On est donc très loin du cliché romantique du supporter amateur bricolant une banderole à la va-vite. Ce qu’on voit dans un virage lors d’un grand match est souvent le résultat d’un projet planifié sur plusieurs semaines, avec une méthodologie qui ressemble à celle d’un atelier d’art ou d’un bureau d’études.
L’aspect voyoutisme dont certains aiment se saisir existe, bien sûr : quelques groupes ont pu basculer dans des débordements violents. Mais réduire cette culture à ces dérives, c’est passer à côté de l’essentiel. Le tiffo, en particulier, n’a rien d’un acte de vandalisme : c’est une démonstration de savoir-faire collectif, de passion canalisée et de fierté communautaire.
Au-delà de la prouesse technique, il faut aussi voir l’importance sociale de ce rituel. Le tiffo est un ciment d’appartenance : il donne aux jeunes un espace où se sentir utiles, fiers et valorisés. Il offre une occupation constructive qui fédère au lieu de diviser. Pour beaucoup, participer à sa réalisation est un moyen de rompre l’isolement, de se découvrir des talents insoupçonnés, d’apprendre la rigueur et la confiance mutuelle.
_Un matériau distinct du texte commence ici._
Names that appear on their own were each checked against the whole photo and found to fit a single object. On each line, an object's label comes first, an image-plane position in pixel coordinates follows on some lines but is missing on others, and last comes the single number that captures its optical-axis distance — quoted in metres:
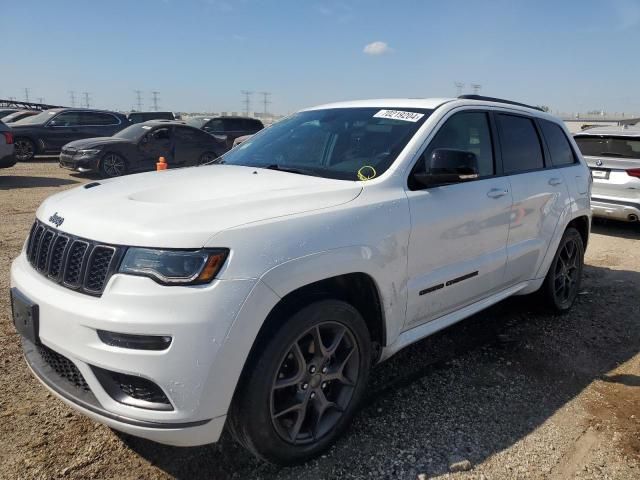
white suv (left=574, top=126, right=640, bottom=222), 7.97
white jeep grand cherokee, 2.13
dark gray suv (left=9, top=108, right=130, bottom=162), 16.55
Ces créations géantes sont aussi des messages visuels puissants : elles racontent l’histoire d’un club, affirment l’attachement à une ville ou à une cause, revendiquent la dignité d’un public souvent méprisé par les instances. Elles rappellent que le football n’est pas seulement un divertissement, mais un langage populaire capable de transmettre fierté, espoir et mémoire collective.
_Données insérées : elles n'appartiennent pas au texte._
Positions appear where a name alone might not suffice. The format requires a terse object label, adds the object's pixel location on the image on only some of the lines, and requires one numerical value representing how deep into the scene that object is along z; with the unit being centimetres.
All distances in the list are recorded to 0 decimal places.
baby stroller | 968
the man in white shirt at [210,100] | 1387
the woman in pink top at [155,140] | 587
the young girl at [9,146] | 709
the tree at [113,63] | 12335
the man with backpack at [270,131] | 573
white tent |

Je pense qu’il faut reconnaître qu’un tel niveau d’exigence et de précision dépasse largement ce que beaucoup appelleraient de l’improvisation de “voyous”. Ceux qui parlent sans connaître ignorent qu’il s’agit d’un art populaire qui fait appel à des compétences que peu de gens possèdent.
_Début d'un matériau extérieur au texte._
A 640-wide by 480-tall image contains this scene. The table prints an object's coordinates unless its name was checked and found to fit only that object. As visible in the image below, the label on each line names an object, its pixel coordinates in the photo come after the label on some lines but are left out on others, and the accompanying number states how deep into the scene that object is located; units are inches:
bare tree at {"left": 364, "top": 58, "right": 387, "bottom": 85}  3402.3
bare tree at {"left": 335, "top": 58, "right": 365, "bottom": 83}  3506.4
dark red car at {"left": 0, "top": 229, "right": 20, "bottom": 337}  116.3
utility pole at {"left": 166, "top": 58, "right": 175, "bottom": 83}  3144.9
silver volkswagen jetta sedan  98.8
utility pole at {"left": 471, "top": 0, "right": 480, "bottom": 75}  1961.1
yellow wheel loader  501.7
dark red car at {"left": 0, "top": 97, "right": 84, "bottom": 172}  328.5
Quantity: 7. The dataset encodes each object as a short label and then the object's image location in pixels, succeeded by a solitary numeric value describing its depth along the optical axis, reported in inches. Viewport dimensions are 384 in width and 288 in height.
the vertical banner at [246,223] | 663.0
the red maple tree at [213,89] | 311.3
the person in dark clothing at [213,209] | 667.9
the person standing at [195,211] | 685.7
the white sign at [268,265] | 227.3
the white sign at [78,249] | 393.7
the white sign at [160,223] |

La prochaine fois que vous verrez un virage se draper sous un voile immense, demandez-vous : qui sont ceux qui ont su coordonner autant de bras, de têtes et de cœurs ? Vous découvrirez que le tiffo est la preuve éclatante que le football peut devenir une école d’organisation, d’inventivité, de solidarité et de respect d’un projet commun.